= PROBLEM A =
In the forum thread about the spindle position read-out, what speed does Wheat.Millington give for the lathe's lowest gear?
= PROBLEM B =
Extend the forum thread on the spindle position read-out from the point where it stops.

= TEXT PASSAGE =
# ELS Project - spindle position read-out



## Wheat.Millington (Nov 27, 2021)

I'm a complete beginner machinist - I've wanted to learn home machining for some time, so finally bought myself an import lathe. Because it doesnt have a quick change gearbox I decided before buying it I wanted to do Clough42's electronic lead screw. I've done the board, encoder and display, but waiting on my bank balance to recover before getting a stepper/controller/power supply. So in the mean time I dug into the code and set up an option to show me the absolute spindle position. I don't know how much utility this really has, but it was a fun little project.

One thing I haven't figured out is a spindle brake, which would increase the usefulness of this set up. However for basic jobs, as shown, it's enough on my lathe to stick it in low gear to hold the spindle steady-ish.


----------



## GunsOfNavarone (Nov 27, 2021)

I have a g0602 with Clough's ELS. When you say "spindle brake", are you referring to the resistor braking of VFD or a mechanical brake?


----------



## brino (Nov 27, 2021)

Interesting and complicated first project.

Welcome to the group!

-brino


----------



## Wheat.Millington (Nov 27, 2021)

GunsOfNavarone said:


> I have a g0602 with Clough's ELS. When you say "spindle brake", are you referring to the resistor braking of VFD or a mechanical brake?


My lathe doesn't have a VFD, it uses a mechanical gearbox. There is no braking system on my lathe at all, but it takes pretty reasonable pressure to move the spindle by hand in the lowest gear (90rpm). I'd like to implement some kind of mechanical brake directly on the spindle at some stage.


----------



## RJSakowski (Nov 27, 2021)

The spindle position would be useful for CNC type functions.  You have already committed to the Clough42 system but another approach  would be to know the position of the spindle relative to the carriage position.  As I understand it, Clough's approach is to keep track of the encoder counts from the beginning and sends appropriate pulses to the stepper motor to keep in sync.  This requires a fair amount processing power. to handle all the calculations in real time.

Aside from that, I'm not sure what advantage would be gained by knowing the spindle position.


----------



## Wheat.Millington (Nov 27, 2021)

= DATASET SECTION =
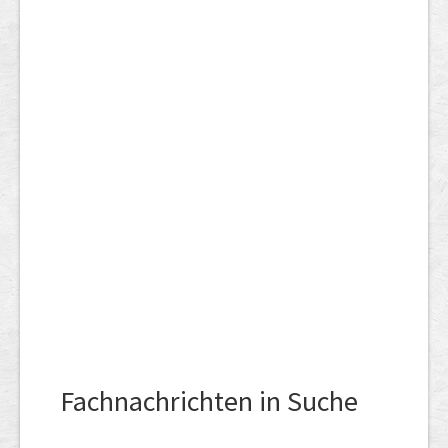
Fachnachrichten in Suche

= TASK OUTPUT A =
90 rpm.

= TASK OUTPUT B =
RJSakowski said:


> The spindle position would be useful for CNC type functions.  You have already committed to the Clough42 system but another approach  would be to know the position of the spindle relative to the carriage position.  As I understand it, Clough's approach is to keep track of the encoder counts from the beginning and sends appropriate pulses to the stepper motor to keep in sync.  This requires a fair amount processing power. to handle all the calculations in real time.
> 
> Aside from that, I'm not sure what advantage would be gained by knowing the spindle position.


It's more of an experiement/familiarisation project than anything particularly useful, but like I showed you can do thinks like index markings without additional hardware. I'm really not sure what else it would be useful for. Maybe nothing, to be honest. Fun though.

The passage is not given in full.